The situation isn't as clear as you seem to want to make it. I got an idea, go find a minimum wage job and live on your own for awhile and then tell everyone what you think of the state of the world for the poor.
I have worked minimum wage and I worked full time at a $10/hr job this summer. I haven't worked since and I'm supporting myself off of that $3500 I made. And even if I did what you suggested, that wouldn't mean that I know how poor people are living. Even the poorest people in the united states are far better off than people in the third world. Also, the job that I worked in over the summer was for a painting company that almost exclusively hired first generation immigrants and people that didn't speak a whole lot of English. The conversations that I did have with them about government yielded their opinion of it: they don't want any help. They just want to work and improve their conditions for their families and provide a better future for their children.
That's the American dream and it takes a generation. The fact of the matter is that most of the poor people are the people that I worked with; first generation immigrants with mid-level skills. They struggle, but their children will have opportunities that they never had, and that's the important bit. This has been seen time and time again and studies tracking individual households show that the people who make up the poor change, because most poor people lift themselves out of poverty within 10 and 20 years.
My concern is for the exploitation of people.... and then the culture of destruction and unsustainability that is inevitably perpetuated by that.
Corporations go to these places because they can pay the workers next to nothing and there are no regulations to ensure they are treated humanely because that would cost them time and money.
Nobody is doing any of those people a favor by giving them a life of hard labor. First world countries created these problems for them in the first place.
That's great you don't want people to be exploited. But if both parties are entering into an agreement, how can you say people are being exploited? If they are being made better off than before how is anything about them working bad? You're also shifting the argument. Let me be clear, I'm against slavery and anybody who physically harms other people. If there are beatings, I'm against people working there. But if the conditions in the sweatshop are better than scavenging for trash in a landfill and they make more money, where is the argument against this system? If you really don't want it, then don't buy so that there is no foreign investment.
What does this statement have to do with what you quoted me saying in the slightest?
You said this...
Having your country ravaged by outside multinational companies so that no jobs can realistically survive except extreme wage-slavery to produce cheap products with your country's resources that you will never use will never help you "rise above" the current situation.
When you mention "having your country ravaged by corporations, what you really mean is that there is foreign investment into cheap labor. Although, you were able to put an eloquent spin on it that blows the rhetoric of this whole conversation way out of where it should be. You view foreign investment as this exploitative thing much like a lot of people on this thread and you view that as prohibiting upward mobility. The thing is, it just isn't given the conditions that I have laid out.
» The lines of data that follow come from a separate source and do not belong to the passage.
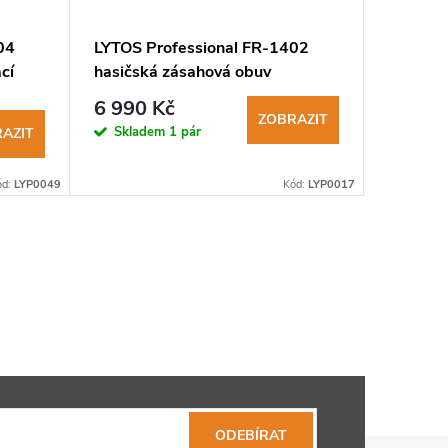
04
LYTOS Professional FR-1402
Jolly 9
cí
hasičská zásahová obuv
Cambrel
obuv s 
6 990 Kč
5 750
ZOBRAZIT
Skladem
1 pár
Sklad
AZIT
ód:
LYP0049
Kód:
LYP0017
ODEBÍRAT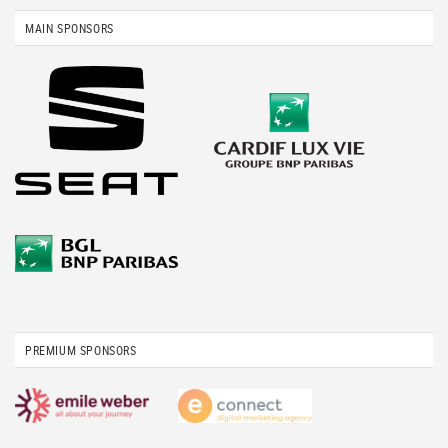
MAIN SPONSORS
PREMIUM SPONSORS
It is simply work and work gets you paid, which raises your standard of living. This is all a part of economic development. These are growing pains and they will go away. Just give it time. They have an advantage because all the technology the need to get out of poverty already exist because we frickin' invented it already in the industrial revolution.
If we really truly invested hard into the third world and just let these places develop economically without all the environmental and "ethical" rhetoric, I think they can be where we were in the early 1900s - 1950s within 50 years. It's not implausible.
This is literally the answer to their problems and thus far I haven't heard
anything from anyone else. Sure, shoot me down and shoot down an entire branch of economic thinking. But have a solution of your own. Don't get in my way or anyone else's way when you don't have a legitimate answer of your own. The guilt trips and superiority complexes are rediculous and ever sunce I've declared my self as libertarian, I've gotten nothing but shit. It's amazing that I had ever aligned myself with liberal thinking because I just get condescended to by people everywhere on the internet. I've been called the stupidest person in the world twice in the past two weeks because I had an argument that was actually logical.